R. Barry Snyder of Fairmont is professor of art at Fairmont State College. His master’s degree in sculpture and ceramics is from the University of Mississippi. He also holds a bachelor’s degree in painting from Rhodes College in Memphis, Tenn. He has had numerous solo exhibitions, commissions and awards in juried exhibitions from Three Rivers Arts Festival; International Gallery of Art, Memphis, Tenn.; Appalachian Corridors; Atlanta Arts Festival; and Louisville National Art Exhibit, among others.

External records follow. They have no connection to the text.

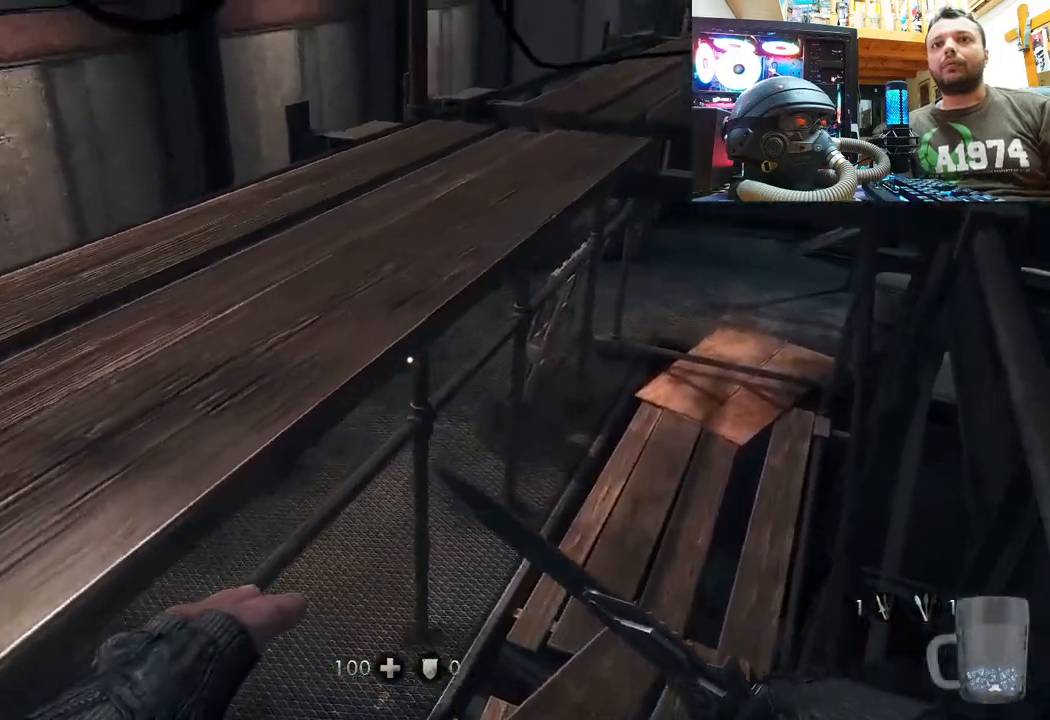
{"buttons": [], "left_stick": "up", "right_stick": "down-right", "events": [[100, "left_stick", "up"], [133, "right_stick", "center"], [333, "right_stick", "down-right"]]}
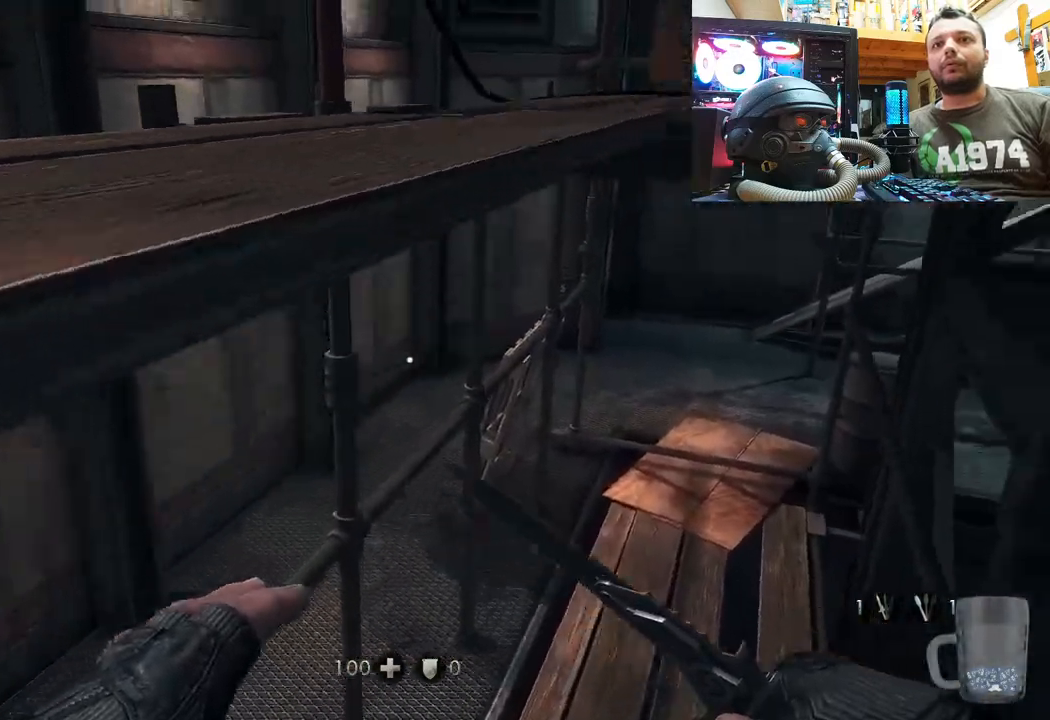
{"buttons": [], "left_stick": "up", "right_stick": "center", "events": [[150, "right_stick", "center"]]}
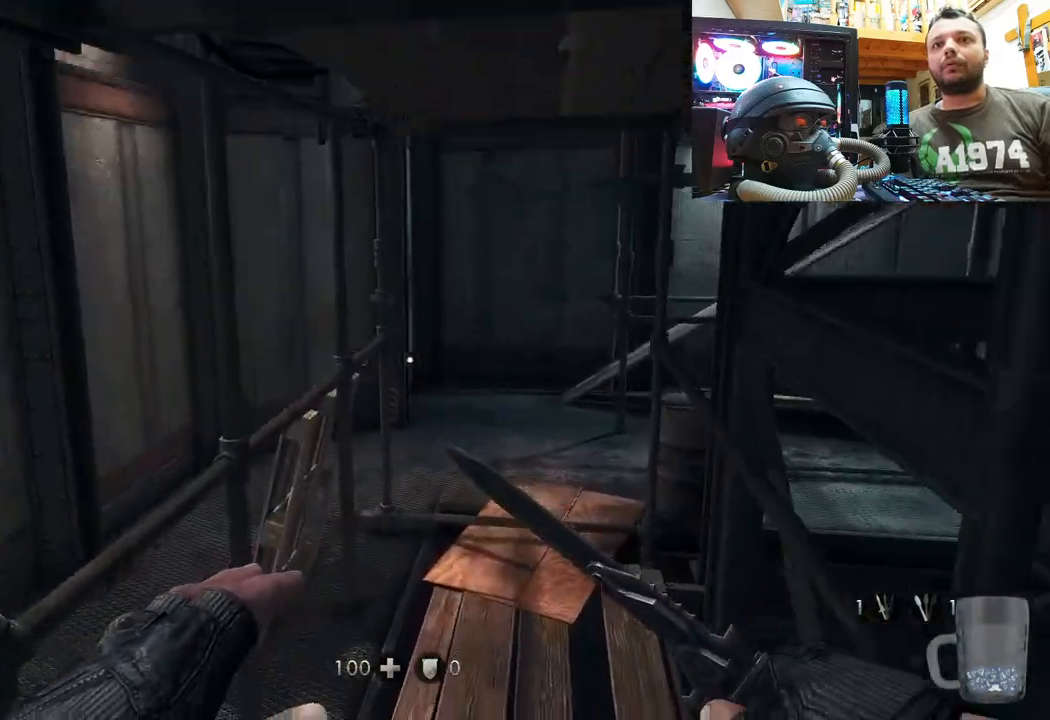
{"buttons": [], "left_stick": "up", "right_stick": "center", "events": []}
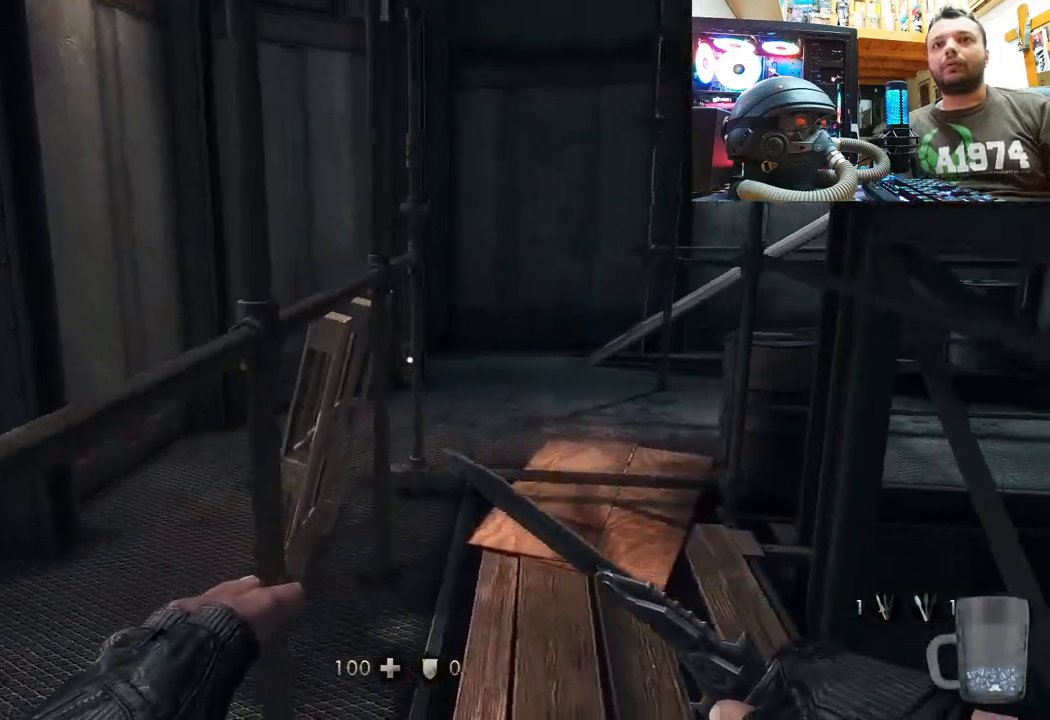
{"buttons": [], "left_stick": "up-left", "right_stick": "center", "events": [[400, "left_stick", "up-left"]]}
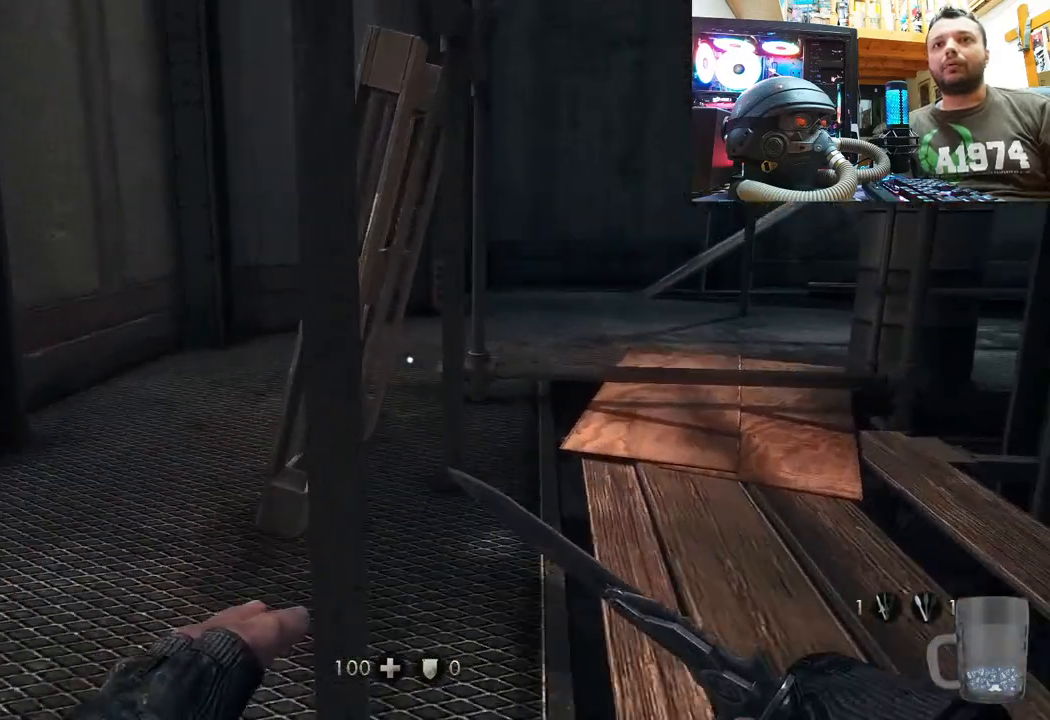
{"buttons": [], "left_stick": "up-left", "right_stick": "right", "events": [[133, "right_stick", "right"]]}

Matthew C. Wolfe of Huntington has been a full-time college teacher at Ohio University, Marshall University and West Virginia University. He has a bachelor’s degree in music performance and a master’s degree in music history from Marshall University, and a doctorate in medieval literature and books from West Virginia University. His published work includes selected poems in “Wild Sweet Notes, Vol. 2”; a mystical short story, “7:58,” in Fantastical Visions; and “Placing Chaucer’s Retraction for a Reception of Closure” in The Chaucer Review. He was a member of the organizing committee for the First Ohio River Festival of Books and a participant in the summer institute “A View from Noah’s Ark: New Windows on the Medieval World” at the University of Tennessee, Chattanooga.